One ordinary morning I realized I was emotionally and physically exhausted from concentrating on things I wanted to buy but couldn’t afford. I felt trapped in a vicious circle. The more I focused on lack and on what I couldn’t have, the more depressed I become. The more depressed I became, the more I focused on lack…What I hungered for was a inner peace that the world could not take away. ~ Sarah Ban Breathnach
I’ve been there.
When I read this passage in Simple Abundance, it was as of Sarah was reading my mind. In my post-holiday blah’s I’ve fallen into this cycle way more often than I’m willing to admit. Once there, it’s hard to pull yourself out. Even worse as an entrepreneur, it can be devastating to the business.
I’ve been here before so I know a bit of what to do.
When the feeling hits
At the first signs of the lack cycle, I look for a couple things. Do I need more rest? Have I been eating properly? Have I been getting enough water? Have I taken my vitamins? Am I getting enough exercise? Feeling physically deprived can trigger the lack response.
If I can honestly say yes to all of those questions, I move a little deeper.
How have I been spending my time? Have I been worrying a lot? Have I been balancing the creative with the organizing? Have I been working all the time? When was the last time I was in nature? Have I been journaling?
As I put the pieces of the puzzle together the final set of questions emerges.
Am I conscious of the abundance in my life?
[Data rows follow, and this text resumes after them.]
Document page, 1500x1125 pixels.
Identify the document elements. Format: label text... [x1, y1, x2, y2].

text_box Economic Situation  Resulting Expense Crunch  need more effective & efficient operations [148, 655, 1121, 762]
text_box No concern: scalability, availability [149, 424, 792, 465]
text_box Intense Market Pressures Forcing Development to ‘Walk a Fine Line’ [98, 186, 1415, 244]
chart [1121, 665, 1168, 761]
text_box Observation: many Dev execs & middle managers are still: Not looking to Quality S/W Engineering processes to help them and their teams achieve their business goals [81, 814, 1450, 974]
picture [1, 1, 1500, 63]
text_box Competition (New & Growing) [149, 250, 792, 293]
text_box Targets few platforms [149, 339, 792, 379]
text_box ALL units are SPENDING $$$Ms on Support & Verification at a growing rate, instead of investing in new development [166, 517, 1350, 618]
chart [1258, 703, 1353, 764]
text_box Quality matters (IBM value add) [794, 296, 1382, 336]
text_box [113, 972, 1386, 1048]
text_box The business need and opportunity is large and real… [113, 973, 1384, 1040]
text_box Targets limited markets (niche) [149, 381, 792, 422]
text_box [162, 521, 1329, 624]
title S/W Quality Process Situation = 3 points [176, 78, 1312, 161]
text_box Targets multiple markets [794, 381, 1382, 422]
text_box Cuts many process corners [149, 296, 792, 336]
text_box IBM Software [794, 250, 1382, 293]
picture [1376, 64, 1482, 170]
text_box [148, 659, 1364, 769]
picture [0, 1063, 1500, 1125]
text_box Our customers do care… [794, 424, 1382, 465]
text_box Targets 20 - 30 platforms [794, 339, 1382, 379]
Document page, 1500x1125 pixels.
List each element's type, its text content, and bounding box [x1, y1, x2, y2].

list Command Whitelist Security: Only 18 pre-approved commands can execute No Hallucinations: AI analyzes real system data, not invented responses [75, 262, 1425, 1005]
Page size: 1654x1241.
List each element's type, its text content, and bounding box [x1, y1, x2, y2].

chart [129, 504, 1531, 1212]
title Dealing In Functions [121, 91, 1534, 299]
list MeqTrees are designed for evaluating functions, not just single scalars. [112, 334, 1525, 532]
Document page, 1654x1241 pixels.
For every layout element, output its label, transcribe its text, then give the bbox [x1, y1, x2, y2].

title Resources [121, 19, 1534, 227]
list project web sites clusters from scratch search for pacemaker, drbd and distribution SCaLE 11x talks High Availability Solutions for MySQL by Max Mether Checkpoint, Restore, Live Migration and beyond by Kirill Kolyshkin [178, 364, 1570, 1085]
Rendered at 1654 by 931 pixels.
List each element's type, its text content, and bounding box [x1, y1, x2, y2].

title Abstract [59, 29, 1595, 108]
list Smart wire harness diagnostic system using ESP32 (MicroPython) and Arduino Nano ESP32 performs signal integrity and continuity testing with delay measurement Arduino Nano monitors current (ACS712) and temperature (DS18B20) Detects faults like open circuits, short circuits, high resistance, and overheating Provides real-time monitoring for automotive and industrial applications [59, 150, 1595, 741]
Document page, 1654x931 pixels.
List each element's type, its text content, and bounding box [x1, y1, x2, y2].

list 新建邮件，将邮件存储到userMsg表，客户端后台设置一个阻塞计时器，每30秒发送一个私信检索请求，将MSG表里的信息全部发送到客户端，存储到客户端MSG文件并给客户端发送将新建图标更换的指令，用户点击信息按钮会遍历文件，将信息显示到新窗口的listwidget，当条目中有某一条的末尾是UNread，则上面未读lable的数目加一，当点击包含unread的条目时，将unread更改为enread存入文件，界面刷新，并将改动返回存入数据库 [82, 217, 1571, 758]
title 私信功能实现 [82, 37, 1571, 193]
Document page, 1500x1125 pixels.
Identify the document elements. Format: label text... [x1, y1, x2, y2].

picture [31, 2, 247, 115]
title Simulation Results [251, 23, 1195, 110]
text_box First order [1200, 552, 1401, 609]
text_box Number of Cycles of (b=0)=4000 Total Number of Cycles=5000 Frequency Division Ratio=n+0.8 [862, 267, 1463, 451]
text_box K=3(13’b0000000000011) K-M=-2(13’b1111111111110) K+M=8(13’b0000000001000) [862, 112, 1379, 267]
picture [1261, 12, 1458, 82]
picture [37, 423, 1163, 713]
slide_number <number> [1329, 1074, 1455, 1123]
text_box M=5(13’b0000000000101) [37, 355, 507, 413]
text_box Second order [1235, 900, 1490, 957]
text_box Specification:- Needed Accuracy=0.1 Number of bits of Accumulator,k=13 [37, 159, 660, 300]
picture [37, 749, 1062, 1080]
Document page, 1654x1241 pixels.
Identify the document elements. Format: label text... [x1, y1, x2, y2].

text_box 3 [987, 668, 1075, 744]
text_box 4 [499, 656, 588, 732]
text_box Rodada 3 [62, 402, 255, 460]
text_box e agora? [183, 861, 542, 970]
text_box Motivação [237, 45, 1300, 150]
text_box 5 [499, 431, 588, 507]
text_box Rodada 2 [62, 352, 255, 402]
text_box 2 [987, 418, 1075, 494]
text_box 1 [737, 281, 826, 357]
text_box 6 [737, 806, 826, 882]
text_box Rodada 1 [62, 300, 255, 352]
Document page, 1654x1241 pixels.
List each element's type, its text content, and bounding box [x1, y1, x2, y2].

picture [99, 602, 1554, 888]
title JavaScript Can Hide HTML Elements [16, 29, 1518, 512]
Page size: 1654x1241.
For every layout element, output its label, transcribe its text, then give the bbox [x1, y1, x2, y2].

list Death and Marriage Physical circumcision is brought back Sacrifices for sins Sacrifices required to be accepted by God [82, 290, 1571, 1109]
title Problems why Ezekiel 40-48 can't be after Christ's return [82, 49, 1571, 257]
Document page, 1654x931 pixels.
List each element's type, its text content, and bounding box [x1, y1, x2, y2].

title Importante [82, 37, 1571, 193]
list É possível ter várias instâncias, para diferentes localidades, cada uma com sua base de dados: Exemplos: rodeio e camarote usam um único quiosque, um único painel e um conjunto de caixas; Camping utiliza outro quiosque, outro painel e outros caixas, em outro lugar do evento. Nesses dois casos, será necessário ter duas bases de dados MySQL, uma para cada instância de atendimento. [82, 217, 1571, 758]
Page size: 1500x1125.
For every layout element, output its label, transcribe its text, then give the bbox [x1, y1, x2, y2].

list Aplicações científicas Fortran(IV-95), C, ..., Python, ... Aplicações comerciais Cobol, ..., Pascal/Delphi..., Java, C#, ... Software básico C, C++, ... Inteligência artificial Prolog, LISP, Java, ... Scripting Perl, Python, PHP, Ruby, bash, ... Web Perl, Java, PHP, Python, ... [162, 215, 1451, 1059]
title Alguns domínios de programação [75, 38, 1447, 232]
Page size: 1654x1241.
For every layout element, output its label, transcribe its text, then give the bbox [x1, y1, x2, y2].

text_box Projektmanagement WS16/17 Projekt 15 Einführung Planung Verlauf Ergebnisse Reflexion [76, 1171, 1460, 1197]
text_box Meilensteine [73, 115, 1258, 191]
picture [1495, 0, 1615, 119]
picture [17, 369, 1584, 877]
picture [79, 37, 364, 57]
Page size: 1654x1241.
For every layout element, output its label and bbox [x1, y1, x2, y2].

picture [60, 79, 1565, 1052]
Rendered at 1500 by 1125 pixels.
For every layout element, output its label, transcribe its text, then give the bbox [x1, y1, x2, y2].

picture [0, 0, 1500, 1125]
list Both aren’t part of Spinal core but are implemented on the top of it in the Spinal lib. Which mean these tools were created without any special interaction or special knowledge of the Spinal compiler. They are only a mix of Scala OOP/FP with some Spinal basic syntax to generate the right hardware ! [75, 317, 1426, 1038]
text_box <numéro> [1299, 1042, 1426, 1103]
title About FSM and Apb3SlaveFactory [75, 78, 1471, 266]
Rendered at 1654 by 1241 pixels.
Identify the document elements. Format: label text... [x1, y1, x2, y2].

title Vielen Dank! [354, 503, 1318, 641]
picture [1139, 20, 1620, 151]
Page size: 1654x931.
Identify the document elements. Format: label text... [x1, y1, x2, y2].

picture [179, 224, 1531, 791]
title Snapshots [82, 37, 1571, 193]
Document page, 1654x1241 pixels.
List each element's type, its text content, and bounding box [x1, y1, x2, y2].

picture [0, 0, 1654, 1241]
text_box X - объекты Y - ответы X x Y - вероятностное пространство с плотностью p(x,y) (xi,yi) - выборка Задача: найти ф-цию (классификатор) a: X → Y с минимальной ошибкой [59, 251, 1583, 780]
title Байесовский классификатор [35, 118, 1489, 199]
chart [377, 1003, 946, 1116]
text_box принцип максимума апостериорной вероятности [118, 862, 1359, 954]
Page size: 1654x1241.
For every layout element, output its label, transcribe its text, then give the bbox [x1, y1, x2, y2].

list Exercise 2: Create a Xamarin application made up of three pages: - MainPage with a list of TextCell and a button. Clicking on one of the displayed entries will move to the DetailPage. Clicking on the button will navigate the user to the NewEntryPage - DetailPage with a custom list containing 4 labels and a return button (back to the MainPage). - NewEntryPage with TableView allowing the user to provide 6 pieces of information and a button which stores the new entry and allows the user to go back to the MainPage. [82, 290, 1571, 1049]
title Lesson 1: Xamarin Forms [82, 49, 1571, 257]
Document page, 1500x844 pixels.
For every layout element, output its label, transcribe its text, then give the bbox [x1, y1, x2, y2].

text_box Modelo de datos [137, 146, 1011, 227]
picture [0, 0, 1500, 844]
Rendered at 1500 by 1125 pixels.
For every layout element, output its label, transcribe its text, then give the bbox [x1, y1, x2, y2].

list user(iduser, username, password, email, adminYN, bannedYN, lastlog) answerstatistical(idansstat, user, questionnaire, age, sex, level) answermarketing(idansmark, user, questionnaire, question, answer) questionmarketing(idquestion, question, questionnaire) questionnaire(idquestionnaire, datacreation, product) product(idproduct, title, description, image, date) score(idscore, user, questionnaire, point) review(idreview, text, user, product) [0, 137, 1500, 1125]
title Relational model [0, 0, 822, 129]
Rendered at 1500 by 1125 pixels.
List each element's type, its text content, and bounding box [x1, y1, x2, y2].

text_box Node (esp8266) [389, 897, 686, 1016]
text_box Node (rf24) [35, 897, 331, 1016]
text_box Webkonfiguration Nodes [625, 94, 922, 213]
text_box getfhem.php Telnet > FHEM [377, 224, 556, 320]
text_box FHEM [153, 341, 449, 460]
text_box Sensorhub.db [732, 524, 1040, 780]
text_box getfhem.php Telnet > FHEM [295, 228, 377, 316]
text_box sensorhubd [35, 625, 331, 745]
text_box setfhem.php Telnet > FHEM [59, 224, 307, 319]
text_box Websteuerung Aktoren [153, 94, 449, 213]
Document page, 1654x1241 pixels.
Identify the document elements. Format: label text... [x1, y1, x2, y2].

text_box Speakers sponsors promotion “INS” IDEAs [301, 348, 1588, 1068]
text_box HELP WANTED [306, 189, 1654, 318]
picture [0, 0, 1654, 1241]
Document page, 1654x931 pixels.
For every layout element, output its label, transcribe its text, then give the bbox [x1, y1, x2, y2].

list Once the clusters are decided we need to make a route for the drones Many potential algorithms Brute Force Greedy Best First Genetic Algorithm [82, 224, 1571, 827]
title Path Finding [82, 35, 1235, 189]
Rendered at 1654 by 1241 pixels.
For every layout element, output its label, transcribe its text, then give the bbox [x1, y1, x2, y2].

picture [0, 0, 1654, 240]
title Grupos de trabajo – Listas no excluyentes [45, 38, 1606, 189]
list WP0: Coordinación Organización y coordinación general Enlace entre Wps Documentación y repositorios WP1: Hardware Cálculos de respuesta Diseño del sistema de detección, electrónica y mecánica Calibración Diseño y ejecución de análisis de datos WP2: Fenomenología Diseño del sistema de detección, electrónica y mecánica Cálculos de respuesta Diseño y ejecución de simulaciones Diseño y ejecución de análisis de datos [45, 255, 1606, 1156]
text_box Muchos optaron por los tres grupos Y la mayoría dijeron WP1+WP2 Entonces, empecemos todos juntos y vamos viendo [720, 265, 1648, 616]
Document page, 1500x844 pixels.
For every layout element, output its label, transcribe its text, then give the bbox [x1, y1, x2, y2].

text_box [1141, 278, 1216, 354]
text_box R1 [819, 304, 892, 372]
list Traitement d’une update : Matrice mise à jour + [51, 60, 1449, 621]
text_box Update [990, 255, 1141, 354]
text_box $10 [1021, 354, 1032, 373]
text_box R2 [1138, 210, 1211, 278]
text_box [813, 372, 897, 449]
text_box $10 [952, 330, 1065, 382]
Have I been practicing gratitude (doing gratitude prayers, writing in my gratitude journal, etc.)?
You need to re-energize
During the holidays you expend a lot of energy. Not only the outward energy of running around, but inward energy. It’s the inward energy that’s slow to replenish. All of that organizing, planning, scheduling, making sure everything is perfect, can drain our inner well of energy.
January is a perfect time to rejuvenate. If you don’t and try to continue on the hamster wheel, you slip into the vicious cycle of lack.
Did you know it’s only a pea sized part of your brain that controls these negative emotions? I was shocked to learn that this week. It helped put things in perspective. Do I want to be controlled by a pea sized part of my brain?
Stop the cycle before it starts
If you find yourself floating toward the cycle of lack, put the bakes on. Take a walk. Write in your journal. Do a little gratitude work. Then continue that cycle until lack simply melts away.